Is it true that every singular quartic curve is hyper-elliptic?

Question

Every hyper-elliptic curves are singular. Is the converse holds in case of quartic curve? I can't find any counterexamples..

Answer 1

The definition of a hyperelliptic curve you may be familiar with is "a curve which is given by $y^2 = f(x)$, where $f(x)$ is a degree $n$ polynomial with $n$ distinct roots".

What you are misunderstanding is the meaning of "given". In this case, the definition means that any such equation defines an affine curve, and the corresponding hyperelliptic curve is then the smooth completion of the affine curve. For $n\ge 4$, the projective plane curve obtained from the given equation is singular, and thus is not the hyperelliptic curve corresponding to that equation. To obtain the actual hyperelliptic curve, one must desingularize that singular projective plane curve, which for curves is equivalent to taking the normalization.

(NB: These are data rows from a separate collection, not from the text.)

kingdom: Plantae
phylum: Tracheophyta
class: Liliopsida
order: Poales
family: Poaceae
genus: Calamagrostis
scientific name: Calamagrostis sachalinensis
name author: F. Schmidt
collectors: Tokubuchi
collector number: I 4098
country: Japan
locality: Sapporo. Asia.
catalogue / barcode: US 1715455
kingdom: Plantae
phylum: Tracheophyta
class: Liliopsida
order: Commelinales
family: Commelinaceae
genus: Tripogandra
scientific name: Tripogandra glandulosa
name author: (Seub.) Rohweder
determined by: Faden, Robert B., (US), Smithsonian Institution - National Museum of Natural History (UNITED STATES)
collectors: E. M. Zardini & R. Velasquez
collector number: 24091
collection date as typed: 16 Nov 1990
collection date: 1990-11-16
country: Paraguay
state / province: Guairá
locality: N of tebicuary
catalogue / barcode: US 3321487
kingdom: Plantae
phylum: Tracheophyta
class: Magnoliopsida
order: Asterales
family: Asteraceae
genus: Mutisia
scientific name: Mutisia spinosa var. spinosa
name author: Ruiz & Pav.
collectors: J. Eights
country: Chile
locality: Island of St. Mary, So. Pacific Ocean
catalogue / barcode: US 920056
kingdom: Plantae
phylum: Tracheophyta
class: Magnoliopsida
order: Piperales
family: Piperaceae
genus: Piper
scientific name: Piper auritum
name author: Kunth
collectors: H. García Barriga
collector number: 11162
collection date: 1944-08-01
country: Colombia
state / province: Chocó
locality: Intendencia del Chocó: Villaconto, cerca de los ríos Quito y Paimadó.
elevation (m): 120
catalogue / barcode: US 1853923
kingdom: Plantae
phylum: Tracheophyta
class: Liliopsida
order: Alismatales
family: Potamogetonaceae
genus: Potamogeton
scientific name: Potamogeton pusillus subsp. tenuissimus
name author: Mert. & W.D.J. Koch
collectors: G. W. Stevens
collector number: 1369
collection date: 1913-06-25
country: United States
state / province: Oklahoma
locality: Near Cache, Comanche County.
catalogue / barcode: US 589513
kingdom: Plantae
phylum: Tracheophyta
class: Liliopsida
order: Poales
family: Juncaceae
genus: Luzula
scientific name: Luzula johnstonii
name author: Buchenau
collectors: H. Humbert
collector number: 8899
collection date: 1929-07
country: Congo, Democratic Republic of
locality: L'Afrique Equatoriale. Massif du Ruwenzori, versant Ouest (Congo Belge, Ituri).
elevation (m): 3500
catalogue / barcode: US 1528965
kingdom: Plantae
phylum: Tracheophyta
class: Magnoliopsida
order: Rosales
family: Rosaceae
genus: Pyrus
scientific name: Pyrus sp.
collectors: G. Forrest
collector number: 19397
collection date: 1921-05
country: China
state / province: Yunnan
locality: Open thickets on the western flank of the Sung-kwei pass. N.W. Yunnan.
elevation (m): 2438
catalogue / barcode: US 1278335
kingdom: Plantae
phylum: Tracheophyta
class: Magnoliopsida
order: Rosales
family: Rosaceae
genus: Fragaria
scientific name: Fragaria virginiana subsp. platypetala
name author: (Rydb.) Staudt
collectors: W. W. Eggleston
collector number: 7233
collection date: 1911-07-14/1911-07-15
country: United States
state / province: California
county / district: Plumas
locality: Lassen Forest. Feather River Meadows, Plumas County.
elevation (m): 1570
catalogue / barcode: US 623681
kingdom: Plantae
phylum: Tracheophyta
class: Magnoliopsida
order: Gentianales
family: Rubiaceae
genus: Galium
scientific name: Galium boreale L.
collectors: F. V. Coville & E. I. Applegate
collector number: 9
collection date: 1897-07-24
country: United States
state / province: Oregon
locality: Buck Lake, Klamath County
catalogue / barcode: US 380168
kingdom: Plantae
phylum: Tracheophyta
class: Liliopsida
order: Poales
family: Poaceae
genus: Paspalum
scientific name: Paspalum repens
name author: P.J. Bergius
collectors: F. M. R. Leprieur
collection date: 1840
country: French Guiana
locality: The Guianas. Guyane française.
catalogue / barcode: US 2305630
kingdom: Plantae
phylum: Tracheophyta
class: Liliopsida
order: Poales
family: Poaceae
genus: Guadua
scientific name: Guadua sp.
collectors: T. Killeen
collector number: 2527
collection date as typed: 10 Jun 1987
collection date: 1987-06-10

Another way to think about it is this: Given the affine plane curve, its function field is the fraction field of $k[x,y]/(y^2-f(x))$. This function field is then a field of transcendence degree 1 over $k$, inside which $k$ is algebraically closed. By the curves-fields correspondence, this function field corresponds to a smooth projective curve, which by definition is the hyperelliptic curve associated to $y^2 = f(x)$.